The small size of the subgroups of patients with CKD stages IV or V meant that this study had to focus on the cohort as a whole (the ‘late-stage’ CKD group); it also resulted in patients with PKD being recruited, who may experience limitations in physical functioning differently compared with other causes of CKD. However, the achievement of saturation of concepts associated with physical functioning limitations within this study supports that sufficient data were collected [18], indicating that the number of patients recruited was suitable for this study. The population was skewed towards patients who were white (80%) and from the USA (100%) in addition to there being patients with PKD interviewed (32%), meaning the population may not be fully representative of patients with late-stage CKD. The study population also contained a higher proportion of female patients; however, this could reflect the higher prevalence of CKD stage IIIa–V typically found in female individuals than in male individuals [39,40,41]. The long-term nature of CKD could have resulted in patients adapting to, and accepting, the changes in physical functioning associated with their condition, leading them to view reductions in physical functioning as less severe.

Conclusions

This study demonstrates that patients with late-stage CKD (including those with PKD) who are not receiving dialysis and are experiencing physical functioning limitations report a range of impacts on their daily lives.

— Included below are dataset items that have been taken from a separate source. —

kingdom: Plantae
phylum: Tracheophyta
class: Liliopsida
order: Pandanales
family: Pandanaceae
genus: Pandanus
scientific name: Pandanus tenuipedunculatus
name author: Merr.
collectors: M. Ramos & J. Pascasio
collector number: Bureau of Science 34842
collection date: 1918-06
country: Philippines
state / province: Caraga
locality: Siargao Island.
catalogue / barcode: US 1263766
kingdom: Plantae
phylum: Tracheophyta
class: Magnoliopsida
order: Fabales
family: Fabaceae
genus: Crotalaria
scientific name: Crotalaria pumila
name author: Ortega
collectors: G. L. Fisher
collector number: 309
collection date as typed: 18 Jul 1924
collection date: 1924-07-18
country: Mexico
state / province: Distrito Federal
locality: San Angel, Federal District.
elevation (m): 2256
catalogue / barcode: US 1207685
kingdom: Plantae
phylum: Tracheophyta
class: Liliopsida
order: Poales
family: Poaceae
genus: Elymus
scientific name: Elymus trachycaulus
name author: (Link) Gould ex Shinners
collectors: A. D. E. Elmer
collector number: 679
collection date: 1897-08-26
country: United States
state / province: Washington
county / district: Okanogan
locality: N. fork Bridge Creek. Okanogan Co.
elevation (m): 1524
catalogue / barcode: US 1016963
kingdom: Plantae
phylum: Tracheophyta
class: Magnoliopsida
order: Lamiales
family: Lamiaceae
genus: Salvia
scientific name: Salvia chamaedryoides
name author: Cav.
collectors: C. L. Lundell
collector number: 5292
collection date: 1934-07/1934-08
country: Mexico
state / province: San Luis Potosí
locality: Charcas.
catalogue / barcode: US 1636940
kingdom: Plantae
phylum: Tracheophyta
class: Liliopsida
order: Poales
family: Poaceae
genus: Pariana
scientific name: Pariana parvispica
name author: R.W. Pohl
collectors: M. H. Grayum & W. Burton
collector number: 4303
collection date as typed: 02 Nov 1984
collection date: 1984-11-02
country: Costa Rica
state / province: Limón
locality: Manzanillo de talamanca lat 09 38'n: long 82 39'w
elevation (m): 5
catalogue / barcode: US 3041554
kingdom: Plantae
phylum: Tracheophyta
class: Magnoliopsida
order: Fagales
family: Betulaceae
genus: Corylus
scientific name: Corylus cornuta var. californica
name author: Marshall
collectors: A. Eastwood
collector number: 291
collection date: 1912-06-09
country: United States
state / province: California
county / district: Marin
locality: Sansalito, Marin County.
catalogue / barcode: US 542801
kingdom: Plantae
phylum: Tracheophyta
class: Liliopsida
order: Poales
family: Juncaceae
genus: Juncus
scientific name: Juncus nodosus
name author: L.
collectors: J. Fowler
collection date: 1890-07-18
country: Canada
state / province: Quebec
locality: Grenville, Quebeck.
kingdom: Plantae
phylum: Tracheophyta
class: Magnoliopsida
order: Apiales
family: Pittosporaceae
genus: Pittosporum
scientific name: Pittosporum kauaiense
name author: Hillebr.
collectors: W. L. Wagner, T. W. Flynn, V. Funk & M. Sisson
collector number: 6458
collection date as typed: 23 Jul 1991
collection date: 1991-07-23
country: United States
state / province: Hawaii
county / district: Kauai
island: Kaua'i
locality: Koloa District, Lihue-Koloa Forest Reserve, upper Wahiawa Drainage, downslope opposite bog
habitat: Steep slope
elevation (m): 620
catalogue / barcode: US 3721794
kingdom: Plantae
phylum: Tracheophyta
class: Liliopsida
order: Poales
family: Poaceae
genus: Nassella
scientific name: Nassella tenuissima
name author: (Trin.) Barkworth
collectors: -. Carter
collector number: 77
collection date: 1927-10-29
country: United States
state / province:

Patients reported the types of physical functioning limitations experienced and how they affect other aspects of patients’ lives, including behaviour changes and reductions in activity participation. The comprehensive conceptual model summarizes the concepts reported during the patient interviews and illustrates how patients with late-stage CKD perceive the impact of physical functioning limitations and how reported concepts affect and relate to one another. Using patients’ direct input to capture how they are affected by their condition provides a holistic understanding of physical functioning limitations experienced by patients with late-stage CKD. Input from patients summarized in the conceptual model may also inform the development of, or improve the use of, quantitative assessment methods such as digital activity monitors and COAs, in clinical practice and future clinical studies.